Campbell, the director of the Effective Arts Museums of San Francisco, stated that advocates of closing the street had seized on the pandemic as “the proper alternative to push this via.”

The street had provided 280 free parking areas inside a half-mile of the museum’s entrance, and 17 for disabled individuals inside 1 / 4 mile of the doorway. There’s an 800-car storage close by, however it prices $5.25 an hour, and extra on weekends.

Campbell took a customer to the highest of the tower and pointed down on the drive which was, on this weekday morning, pretty empty — no vehicles, in fact, however not many pedestrians both, although it will replenish because the day bought later. “All of us share the imaginative and prescient of zero accidents and fewer vehicles, however the abrupt closure, beneath cowl of the Covid disaster, with out full evaluation, is actually impacting entry to the park and entry to the museums,” he stated.

Ike Kwon, chief working officer of the California Academy of Sciences, stated his patrons had complained of congestion on alternate routes to that museum. “It actually does have an effect on these with mobility challenges, and in addition individuals with youthful kids who come from far-off,” he stated.

Shamann Walton, the president of the board of supervisors, argued in an op-ed within the San Francisco Examiner that banning vehicles was “leisure redlining”; chopping off the park to individuals with disabilities and minorities who don’t reside close to Golden Gate.

But many individuals consider that even throughout this troublesome time for the humanities — and in a metropolis identified for its vibrant arts scene — the priorities in a post-Covid world have turn into clear. David G. Miles Jr., a roller-skater who has been pushing to ban car site visitors from the park for 40 years, stated he doubted vehicles would ever return, irrespective of how a lot the museums object.

“Individuals need the park closed to automotive site visitors,” he stated. “There’s an vitality that’s stronger than it’s ever been. You may combat all of it you need, however I believe they’ll lose this. The individuals need this.”

Campbell, who beforehand served as director of the Metropolitan Museum of Artwork in New York till he was pressured to resign within the face of stress from trustees and employees, stated he had been unprepared for a way fraught this combat would turn into.

“It is a very political metropolis,” he stated. “There are some very highly effective lobbying teams just like the bike coalition.
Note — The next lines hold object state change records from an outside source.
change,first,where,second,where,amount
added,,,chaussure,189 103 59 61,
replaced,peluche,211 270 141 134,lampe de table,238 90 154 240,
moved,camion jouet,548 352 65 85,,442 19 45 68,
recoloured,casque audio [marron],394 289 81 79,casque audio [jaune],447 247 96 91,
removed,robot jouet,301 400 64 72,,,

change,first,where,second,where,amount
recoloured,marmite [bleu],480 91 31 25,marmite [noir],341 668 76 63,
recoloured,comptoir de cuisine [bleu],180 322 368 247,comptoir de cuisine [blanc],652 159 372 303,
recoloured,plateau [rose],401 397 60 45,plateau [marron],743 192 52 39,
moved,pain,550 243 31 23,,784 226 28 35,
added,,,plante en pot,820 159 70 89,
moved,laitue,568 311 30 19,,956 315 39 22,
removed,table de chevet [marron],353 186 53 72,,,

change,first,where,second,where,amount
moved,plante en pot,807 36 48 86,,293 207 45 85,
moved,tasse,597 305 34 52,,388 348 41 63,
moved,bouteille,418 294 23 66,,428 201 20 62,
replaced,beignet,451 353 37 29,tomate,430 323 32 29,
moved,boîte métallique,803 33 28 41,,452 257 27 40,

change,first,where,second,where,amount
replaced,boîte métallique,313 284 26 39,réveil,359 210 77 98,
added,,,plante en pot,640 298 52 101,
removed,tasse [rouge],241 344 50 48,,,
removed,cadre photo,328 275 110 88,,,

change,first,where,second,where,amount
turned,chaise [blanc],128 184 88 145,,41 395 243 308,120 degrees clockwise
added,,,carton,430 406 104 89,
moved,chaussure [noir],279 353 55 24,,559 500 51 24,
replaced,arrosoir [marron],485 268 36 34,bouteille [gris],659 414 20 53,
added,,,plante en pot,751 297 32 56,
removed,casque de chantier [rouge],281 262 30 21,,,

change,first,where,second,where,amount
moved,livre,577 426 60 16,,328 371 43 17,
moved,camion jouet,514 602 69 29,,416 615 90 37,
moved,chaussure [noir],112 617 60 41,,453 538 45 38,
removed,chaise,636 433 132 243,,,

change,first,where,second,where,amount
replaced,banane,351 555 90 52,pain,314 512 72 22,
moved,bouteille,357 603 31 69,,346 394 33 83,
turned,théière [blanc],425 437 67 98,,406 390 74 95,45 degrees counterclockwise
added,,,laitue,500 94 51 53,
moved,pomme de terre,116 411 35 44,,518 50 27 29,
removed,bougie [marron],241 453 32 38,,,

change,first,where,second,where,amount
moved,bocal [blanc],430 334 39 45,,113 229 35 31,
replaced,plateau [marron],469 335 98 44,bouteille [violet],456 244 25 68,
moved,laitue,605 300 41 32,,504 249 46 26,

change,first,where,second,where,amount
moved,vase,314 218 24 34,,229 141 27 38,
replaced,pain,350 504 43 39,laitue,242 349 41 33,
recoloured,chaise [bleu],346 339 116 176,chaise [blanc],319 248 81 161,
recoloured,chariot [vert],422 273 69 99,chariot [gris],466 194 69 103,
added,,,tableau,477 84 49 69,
We don’t really feel that our standpoint is being taken into consideration as metropolis establishments.”

The board of supervisors, which can make the ultimate resolution on the street later this 12 months, has requested for extra examine of the problem within the face of excessive feelings on either side, however notably from Golden Gate denizens who’ve been preventing this battle for many years.

“They’re much less skilled at advocacy and the sort of civic engagement than the bicycle coalition and the opposite teams of activists who’re pushing for a car-free J.F.Okay. Drive,” stated Gordon Mar, a member of the board of supervisors whose district abuts the park. “The management of establishments just like the de Younger and the Academy of Sciences don’t interact in native policymaking and political efforts as a lot as the folks on the opposite facet.”